## WORK INSTRUCTION
Reproduce every line of the listing below, keeping each one identical to the original.

Transcribed page contents:
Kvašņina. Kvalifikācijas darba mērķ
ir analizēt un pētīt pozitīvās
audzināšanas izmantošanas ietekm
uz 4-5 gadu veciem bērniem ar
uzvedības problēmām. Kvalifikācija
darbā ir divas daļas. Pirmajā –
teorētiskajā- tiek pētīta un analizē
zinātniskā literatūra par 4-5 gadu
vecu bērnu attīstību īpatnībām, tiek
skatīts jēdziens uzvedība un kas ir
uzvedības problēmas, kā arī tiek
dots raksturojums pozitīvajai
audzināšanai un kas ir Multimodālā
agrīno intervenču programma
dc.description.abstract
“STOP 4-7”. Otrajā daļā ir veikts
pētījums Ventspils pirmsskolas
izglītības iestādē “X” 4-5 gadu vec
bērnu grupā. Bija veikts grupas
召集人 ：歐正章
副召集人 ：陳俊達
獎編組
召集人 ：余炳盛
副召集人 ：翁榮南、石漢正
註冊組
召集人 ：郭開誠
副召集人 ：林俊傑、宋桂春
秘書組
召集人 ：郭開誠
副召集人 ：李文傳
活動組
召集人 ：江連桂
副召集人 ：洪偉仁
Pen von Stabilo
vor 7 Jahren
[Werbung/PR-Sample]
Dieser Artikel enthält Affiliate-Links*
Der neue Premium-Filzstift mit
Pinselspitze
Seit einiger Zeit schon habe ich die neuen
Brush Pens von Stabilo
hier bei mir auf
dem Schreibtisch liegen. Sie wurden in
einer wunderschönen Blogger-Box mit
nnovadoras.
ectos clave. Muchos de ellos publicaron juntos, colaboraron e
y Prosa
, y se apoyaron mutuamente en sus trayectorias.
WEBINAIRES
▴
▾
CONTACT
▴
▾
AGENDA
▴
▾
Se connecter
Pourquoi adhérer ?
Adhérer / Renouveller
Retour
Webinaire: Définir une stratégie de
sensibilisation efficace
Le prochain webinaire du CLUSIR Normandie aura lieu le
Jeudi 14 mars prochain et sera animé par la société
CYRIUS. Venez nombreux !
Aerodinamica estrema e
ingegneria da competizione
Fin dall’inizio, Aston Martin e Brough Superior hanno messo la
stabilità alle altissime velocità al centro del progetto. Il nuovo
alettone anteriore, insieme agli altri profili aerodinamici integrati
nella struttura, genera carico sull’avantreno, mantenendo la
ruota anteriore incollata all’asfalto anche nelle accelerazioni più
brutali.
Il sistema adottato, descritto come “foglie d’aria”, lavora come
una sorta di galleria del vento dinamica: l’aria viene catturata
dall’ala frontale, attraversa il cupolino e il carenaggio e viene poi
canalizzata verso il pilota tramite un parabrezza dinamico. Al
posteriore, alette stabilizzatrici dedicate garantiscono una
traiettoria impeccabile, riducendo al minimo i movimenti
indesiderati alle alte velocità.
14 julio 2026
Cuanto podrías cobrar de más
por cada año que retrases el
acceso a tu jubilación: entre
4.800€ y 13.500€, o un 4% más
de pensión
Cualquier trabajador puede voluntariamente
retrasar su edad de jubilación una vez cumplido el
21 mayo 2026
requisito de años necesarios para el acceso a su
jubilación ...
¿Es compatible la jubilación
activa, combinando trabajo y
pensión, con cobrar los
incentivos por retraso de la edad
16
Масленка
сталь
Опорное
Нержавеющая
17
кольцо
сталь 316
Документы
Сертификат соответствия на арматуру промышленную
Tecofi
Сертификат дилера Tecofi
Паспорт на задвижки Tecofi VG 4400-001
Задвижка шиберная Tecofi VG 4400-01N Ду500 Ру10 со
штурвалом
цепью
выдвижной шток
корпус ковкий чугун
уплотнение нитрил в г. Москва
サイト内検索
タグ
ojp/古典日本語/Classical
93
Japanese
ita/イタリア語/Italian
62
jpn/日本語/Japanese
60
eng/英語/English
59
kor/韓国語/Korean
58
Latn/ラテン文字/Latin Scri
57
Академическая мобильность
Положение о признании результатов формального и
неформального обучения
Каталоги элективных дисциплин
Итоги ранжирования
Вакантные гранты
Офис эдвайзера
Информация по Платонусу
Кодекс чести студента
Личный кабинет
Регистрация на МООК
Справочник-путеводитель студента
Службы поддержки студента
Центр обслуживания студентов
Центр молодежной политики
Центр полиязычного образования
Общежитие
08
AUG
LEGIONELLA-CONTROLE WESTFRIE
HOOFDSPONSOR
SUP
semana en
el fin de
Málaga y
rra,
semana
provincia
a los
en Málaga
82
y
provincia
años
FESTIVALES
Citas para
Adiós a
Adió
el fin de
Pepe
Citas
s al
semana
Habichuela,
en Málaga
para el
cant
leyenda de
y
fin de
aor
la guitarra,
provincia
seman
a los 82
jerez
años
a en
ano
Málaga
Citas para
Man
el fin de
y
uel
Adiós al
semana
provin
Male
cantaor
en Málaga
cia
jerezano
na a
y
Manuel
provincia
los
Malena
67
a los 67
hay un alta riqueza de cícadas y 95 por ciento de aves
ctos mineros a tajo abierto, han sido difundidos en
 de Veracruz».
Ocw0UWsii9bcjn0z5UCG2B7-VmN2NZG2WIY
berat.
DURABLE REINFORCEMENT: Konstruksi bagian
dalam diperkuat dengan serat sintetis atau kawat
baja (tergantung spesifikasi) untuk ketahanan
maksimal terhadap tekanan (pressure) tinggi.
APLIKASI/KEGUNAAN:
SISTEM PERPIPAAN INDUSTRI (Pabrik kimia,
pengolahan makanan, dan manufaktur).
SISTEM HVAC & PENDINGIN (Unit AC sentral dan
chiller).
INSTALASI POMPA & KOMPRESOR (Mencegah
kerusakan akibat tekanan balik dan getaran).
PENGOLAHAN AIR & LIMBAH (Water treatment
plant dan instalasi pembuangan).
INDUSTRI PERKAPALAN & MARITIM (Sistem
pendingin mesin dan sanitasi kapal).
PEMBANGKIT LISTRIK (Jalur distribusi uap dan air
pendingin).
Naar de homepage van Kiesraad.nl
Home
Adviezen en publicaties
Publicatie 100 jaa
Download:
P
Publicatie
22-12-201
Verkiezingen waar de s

## EXPECTED OUTPUT
Kvašņina. Kvalifikācijas darba mērķ
ir analizēt un pētīt pozitīvās
audzināšanas izmantošanas ietekm
uz 4-5 gadu veciem bērniem ar
uzvedības problēmām. Kvalifikācija
darbā ir divas daļas. Pirmajā –
teorētiskajā- tiek pētīta un analizē
zinātniskā literatūra par 4-5 gadu
vecu bērnu attīstību īpatnībām, tiek
skatīts jēdziens uzvedība un kas ir
uzvedības problēmas, kā arī tiek
dots raksturojums pozitīvajai
audzināšanai un kas ir Multimodālā
agrīno intervenču programma
dc.description.abstract
“STOP 4-7”. Otrajā daļā ir veikts
pētījums Ventspils pirmsskolas
izglītības iestādē “X” 4-5 gadu vec
bērnu grupā. Bija veikts grupas
召集人 ：歐正章
副召集人 ：陳俊達
獎編組
召集人 ：余炳盛
副召集人 ：翁榮南、石漢正
註冊組
召集人 ：郭開誠
副召集人 ：林俊傑、宋桂春
秘書組
召集人 ：郭開誠
副召集人 ：李文傳
活動組
召集人 ：江連桂
副召集人 ：洪偉仁
Pen von Stabilo
vor 7 Jahren
[Werbung/PR-Sample]
Dieser Artikel enthält Affiliate-Links*
Der neue Premium-Filzstift mit
Pinselspitze
Seit einiger Zeit schon habe ich die neuen
Brush Pens von Stabilo
hier bei mir auf
dem Schreibtisch liegen. Sie wurden in
einer wunderschönen Blogger-Box mit
nnovadoras.
ectos clave. Muchos de ellos publicaron juntos, colaboraron e
y Prosa
, y se apoyaron mutuamente en sus trayectorias.
WEBINAIRES
▴
▾
CONTACT
▴
▾
AGENDA
▴
▾
Se connecter
Pourquoi adhérer ?
Adhérer / Renouveller
Retour
Webinaire: Définir une stratégie de
sensibilisation efficace
Le prochain webinaire du CLUSIR Normandie aura lieu le
Jeudi 14 mars prochain et sera animé par la société
CYRIUS. Venez nombreux !
Aerodinamica estrema e
ingegneria da competizione
Fin dall’inizio, Aston Martin e Brough Superior hanno messo la
stabilità alle altissime velocità al centro del progetto. Il nuovo
alettone anteriore, insieme agli altri profili aerodinamici integrati
nella struttura, genera carico sull’avantreno, mantenendo la
ruota anteriore incollata all’asfalto anche nelle accelerazioni più
brutali.
Il sistema adottato, descritto come “foglie d’aria”, lavora come
una sorta di galleria del vento dinamica: l’aria viene catturata
dall’ala frontale, attraversa il cupolino e il carenaggio e viene poi
canalizzata verso il pilota tramite un parabrezza dinamico. Al
posteriore, alette stabilizzatrici dedicate garantiscono una
traiettoria impeccabile, riducendo al minimo i movimenti
indesiderati alle alte velocità.
14 julio 2026
Cuanto podrías cobrar de más
por cada año que retrases el
acceso a tu jubilación: entre
4.800€ y 13.500€, o un 4% más
de pensión
Cualquier trabajador puede voluntariamente
retrasar su edad de jubilación una vez cumplido el
21 mayo 2026
requisito de años necesarios para el acceso a su
jubilación ...
¿Es compatible la jubilación
activa, combinando trabajo y
pensión, con cobrar los
incentivos por retraso de la edad
16
Масленка
сталь
Опорное
Нержавеющая
17
кольцо
сталь 316
Документы
Сертификат соответствия на арматуру промышленную
Tecofi
Сертификат дилера Tecofi
Паспорт на задвижки Tecofi VG 4400-001
Задвижка шиберная Tecofi VG 4400-01N Ду500 Ру10 со
штурвалом
цепью
выдвижной шток
корпус ковкий чугун
уплотнение нитрил в г. Москва
サイト内検索
タグ
ojp/古典日本語/Classical
93
Japanese
ita/イタリア語/Italian
62
jpn/日本語/Japanese
60
eng/英語/English
59
kor/韓国語/Korean
58
Latn/ラテン文字/Latin Scri
57
Академическая мобильность
Положение о признании результатов формального и
неформального обучения
Каталоги элективных дисциплин
Итоги ранжирования
Вакантные гранты
Офис эдвайзера
Информация по Платонусу
Кодекс чести студента
Личный кабинет
Регистрация на МООК
Справочник-путеводитель студента
Службы поддержки студента
Центр обслуживания студентов
Центр молодежной политики
Центр полиязычного образования
Общежитие
08
AUG
LEGIONELLA-CONTROLE WESTFRIE
HOOFDSPONSOR
SUP
semana en
el fin de
Málaga y
rra,
semana
provincia
a los
en Málaga
82
y
provincia
años
FESTIVALES
Citas para
Adiós a
Adió
el fin de
Pepe
Citas
s al
semana
Habichuela,
en Málaga
para el
cant
leyenda de
y
fin de
aor
la guitarra,
provincia
seman
a los 82
jerez
años
a en
ano
Málaga
Citas para
Man
el fin de
y
uel
Adiós al
semana
provin
Male
cantaor
en Málaga
cia
jerezano
na a
y
Manuel
provincia
los
Malena
67
a los 67
hay un alta riqueza de cícadas y 95 por ciento de aves
ctos mineros a tajo abierto, han sido difundidos en
 de Veracruz».
Ocw0UWsii9bcjn0z5UCG2B7-VmN2NZG2WIY
berat.
DURABLE REINFORCEMENT: Konstruksi bagian
dalam diperkuat dengan serat sintetis atau kawat
baja (tergantung spesifikasi) untuk ketahanan
maksimal terhadap tekanan (pressure) tinggi.
APLIKASI/KEGUNAAN:
SISTEM PERPIPAAN INDUSTRI (Pabrik kimia,
pengolahan makanan, dan manufaktur).
SISTEM HVAC & PENDINGIN (Unit AC sentral dan
chiller).
INSTALASI POMPA & KOMPRESOR (Mencegah
kerusakan akibat tekanan balik dan getaran).
PENGOLAHAN AIR & LIMBAH (Water treatment
plant dan instalasi pembuangan).
INDUSTRI PERKAPALAN & MARITIM (Sistem
pendingin mesin dan sanitasi kapal).
PEMBANGKIT LISTRIK (Jalur distribusi uap dan air
pendingin).
Naar de homepage van Kiesraad.nl
Home
Adviezen en publicaties
Publicatie 100 jaa
Download:
P
Publicatie
22-12-201
Verkiezingen waar de s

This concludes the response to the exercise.